Le commerce oriental enrichit aussi la Syrie : les caravanes apportent à Edesse l’or, l’encens et les épices des Indes ou de la Chine. Antioche sur l’Oronte, devenue une capitale de la foi chrétienne après avoir été celle de l’Empire séleucide, est une ville de premier plan, « un concentré de l’antiquité tardive » selon Giusto Traina8.

À Tyr, dont on dit que les marins ont inventé l’art de naviguer la nuit en se guidant sur les étoiles, les activités florissantes de fabrication de pourpre et de verrerie stimulent l’économie de toute la province.

**Extraits de données**
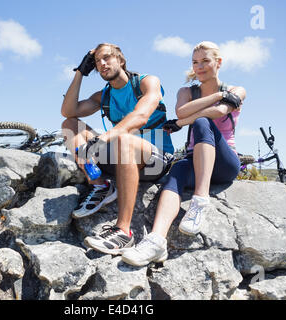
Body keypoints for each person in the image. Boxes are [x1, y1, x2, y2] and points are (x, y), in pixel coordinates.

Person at [121, 41, 246, 267]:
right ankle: (156, 241)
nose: (199, 67)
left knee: (202, 122)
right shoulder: (186, 91)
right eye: (195, 62)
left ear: (218, 63)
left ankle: (200, 200)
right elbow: (182, 109)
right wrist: (217, 96)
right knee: (177, 170)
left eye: (205, 61)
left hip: (224, 163)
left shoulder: (237, 90)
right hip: (194, 158)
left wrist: (180, 123)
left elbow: (218, 112)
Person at [61, 43, 174, 255]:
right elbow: (68, 111)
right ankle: (101, 186)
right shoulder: (103, 96)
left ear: (120, 60)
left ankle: (124, 232)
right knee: (70, 126)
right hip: (122, 158)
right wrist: (79, 73)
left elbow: (141, 116)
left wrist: (104, 138)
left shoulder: (146, 82)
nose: (102, 64)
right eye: (96, 63)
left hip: (155, 159)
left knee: (123, 139)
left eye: (107, 58)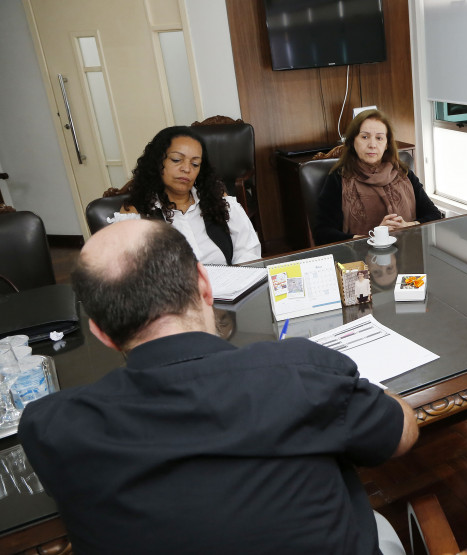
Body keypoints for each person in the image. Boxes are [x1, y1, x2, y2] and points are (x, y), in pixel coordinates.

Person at [18, 219, 418, 555]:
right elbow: (400, 432)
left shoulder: (51, 428)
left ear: (101, 333)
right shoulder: (300, 371)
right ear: (205, 285)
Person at [117, 126, 261, 264]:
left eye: (195, 164)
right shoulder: (136, 212)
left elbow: (247, 250)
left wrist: (238, 277)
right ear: (157, 162)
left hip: (230, 280)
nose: (187, 169)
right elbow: (131, 271)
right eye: (176, 160)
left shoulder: (217, 199)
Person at [313, 109, 442, 245]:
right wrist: (374, 236)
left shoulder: (403, 173)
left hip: (408, 250)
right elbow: (322, 233)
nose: (372, 145)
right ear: (352, 141)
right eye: (365, 137)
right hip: (360, 255)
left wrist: (407, 226)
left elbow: (434, 215)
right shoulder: (338, 178)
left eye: (379, 138)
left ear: (387, 144)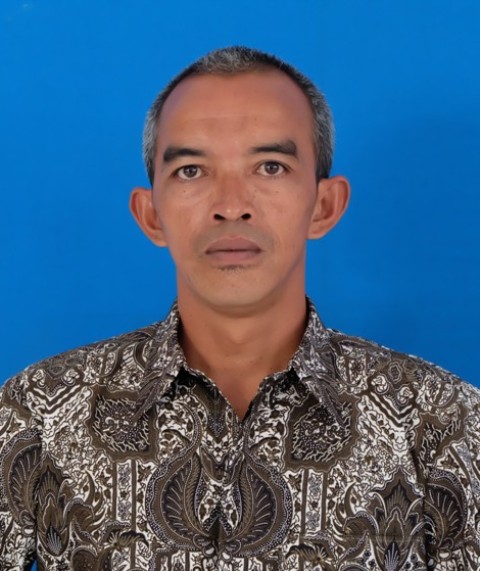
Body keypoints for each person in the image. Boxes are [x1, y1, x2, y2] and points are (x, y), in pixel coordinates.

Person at [0, 46, 479, 570]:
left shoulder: (445, 423)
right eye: (191, 171)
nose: (231, 205)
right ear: (151, 214)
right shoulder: (37, 412)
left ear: (324, 206)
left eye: (270, 166)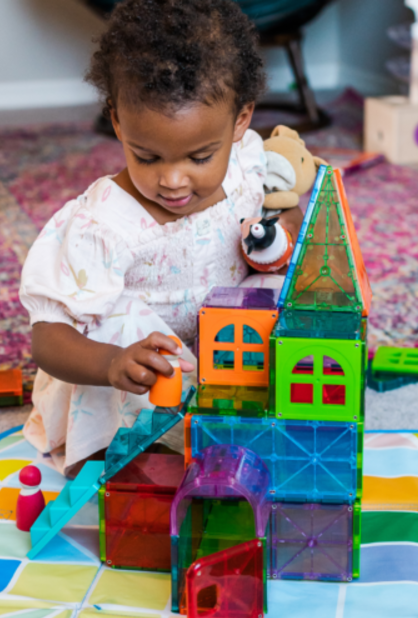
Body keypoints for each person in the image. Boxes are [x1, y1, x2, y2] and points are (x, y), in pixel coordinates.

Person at [19, 0, 302, 475]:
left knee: (279, 288)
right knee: (120, 320)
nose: (172, 181)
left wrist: (283, 231)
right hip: (137, 373)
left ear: (240, 121)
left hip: (222, 348)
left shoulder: (245, 166)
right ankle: (125, 453)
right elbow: (48, 339)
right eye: (147, 157)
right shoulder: (101, 225)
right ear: (117, 122)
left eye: (199, 157)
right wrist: (112, 363)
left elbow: (284, 204)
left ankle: (246, 415)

**À faire**
Pouvez-vous poursuivre le texte sur la prospérité de la Syrie après sa dernière phrase, celle qui porte sur Tyr ?

**Réponse**
C’est toutefois la province d’Asie qui va être choisie pour abriter la nouvelle tête de l’Empire. Située à l’entrée du Bosphore, Byzance occupe une position exceptionnelle au contact de deux continents. Alors que Rome, plus vulnérable, est sans cesse sous la menace des barbares germains, elle est bâtie sur un site naturel défensif pratiquement inexpugnable. Elle est aussi proche des frontières du Danube et de l’Euphrate, là où les opérations militaires pour contenir les Goths et les Perses sont les plus importantes. Elle est enfin située dans des terres de vieille civilisation hellénique, au sein de la région qui a le mieux résisté à la crise du IIIe siècle.

C’est pourquoi Constantin en fait le pivot de son projet de recentrage géographique de l’Empire et la choisit comme nouvelle capitale. Inaugurée en 330, sous le nom de Constantinople, Byzance est réaménagée sur le modèle de Rome avec sept collines, quatorze régions urbaines, un Capitole, un forum, un Sénat, un champ de courses, des magasins, des aqueducs, des citernes, l’eau courante et le tout-à-l’égout. Les temples païens en sont très vite exclus, et la ville se couvre d’édifices religieux chrétiens.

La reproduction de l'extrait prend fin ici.